ドナルド・トランプ大統領が政府のDEI(多様性、公平性、包括性)プログラムを廃止する大統領令に署名したことを受け、企業がDEIという言葉を避け、名称を変更する動きが広がっている。しかし、DEIへの取り組み自体を終了させるわけではない。
テクナノジー企業の中では、Googleが2025年二月に多様性採用目標を撤廃し、DEI関連プログラムの見直しを進めている。GoogleのCEOサンダー・ピチャイ氏は「代表性のある労働力を構築することを信じている」としつつ、「法的要件に従う必要がある」と説明した。これにより、DEIの枠組を維持しつつも、法規制に対応した形での運用が求められている。
一部の企業では、DEIという言葉が政治的に敏感な用語となったことから、「学習」「採用」などの別名を使うことで問題を回避している。広告代理店「Paradigm」のCEOジョエル・エマーソン氏は、顧客企業に対し「具体的な目標を明確にすることが重要だ」とアドバイスしている。

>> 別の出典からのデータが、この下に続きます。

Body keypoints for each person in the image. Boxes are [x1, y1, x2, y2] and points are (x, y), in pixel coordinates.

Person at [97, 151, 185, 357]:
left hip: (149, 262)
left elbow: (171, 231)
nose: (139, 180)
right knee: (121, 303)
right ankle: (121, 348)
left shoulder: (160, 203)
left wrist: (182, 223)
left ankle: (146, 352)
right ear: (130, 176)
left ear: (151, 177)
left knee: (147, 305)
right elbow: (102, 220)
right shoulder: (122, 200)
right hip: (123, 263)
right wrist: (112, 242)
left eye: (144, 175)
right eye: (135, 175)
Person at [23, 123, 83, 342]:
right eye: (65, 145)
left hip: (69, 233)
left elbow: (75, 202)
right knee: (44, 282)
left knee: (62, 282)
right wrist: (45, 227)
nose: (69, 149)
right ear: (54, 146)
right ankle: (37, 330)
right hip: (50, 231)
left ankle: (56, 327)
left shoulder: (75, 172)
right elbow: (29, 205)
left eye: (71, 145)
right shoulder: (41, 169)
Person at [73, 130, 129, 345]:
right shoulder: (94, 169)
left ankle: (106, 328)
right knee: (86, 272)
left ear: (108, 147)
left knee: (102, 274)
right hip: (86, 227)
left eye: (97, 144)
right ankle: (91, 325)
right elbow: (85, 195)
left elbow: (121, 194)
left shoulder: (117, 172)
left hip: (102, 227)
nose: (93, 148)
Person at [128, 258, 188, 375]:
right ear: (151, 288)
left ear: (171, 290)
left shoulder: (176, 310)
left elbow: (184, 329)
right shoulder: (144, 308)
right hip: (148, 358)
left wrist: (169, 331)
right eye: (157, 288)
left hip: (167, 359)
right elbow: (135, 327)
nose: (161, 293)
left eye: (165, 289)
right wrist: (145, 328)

背景には、2023年の最高裁判所がハーバード大学のアファーマティブアクションを違憲と判断したことがある。この判決を受け、企業の採用方針にも見直しが求められている。さらに、トランプ政権は1月、政府のDEIプログラム廃止を指示し、50社以上の企業に対し「DEI規制違反」として調査を開始している。
一方、DEIプロブラム自体は以前として企業や労働者の支持を受けている。ピュー研究所の調査によれば、86%の労働者が職場の多様性や公平性向上に肯定的意見を持っているという。企業はリスクを考慮しつつも、持続可能な取り組みとしてDEIをつづける方向を模索している。
専門家は「DEIという言葉が問題視される中で、その本質である『平等な機会の提供』を忘れてはならないと強調している。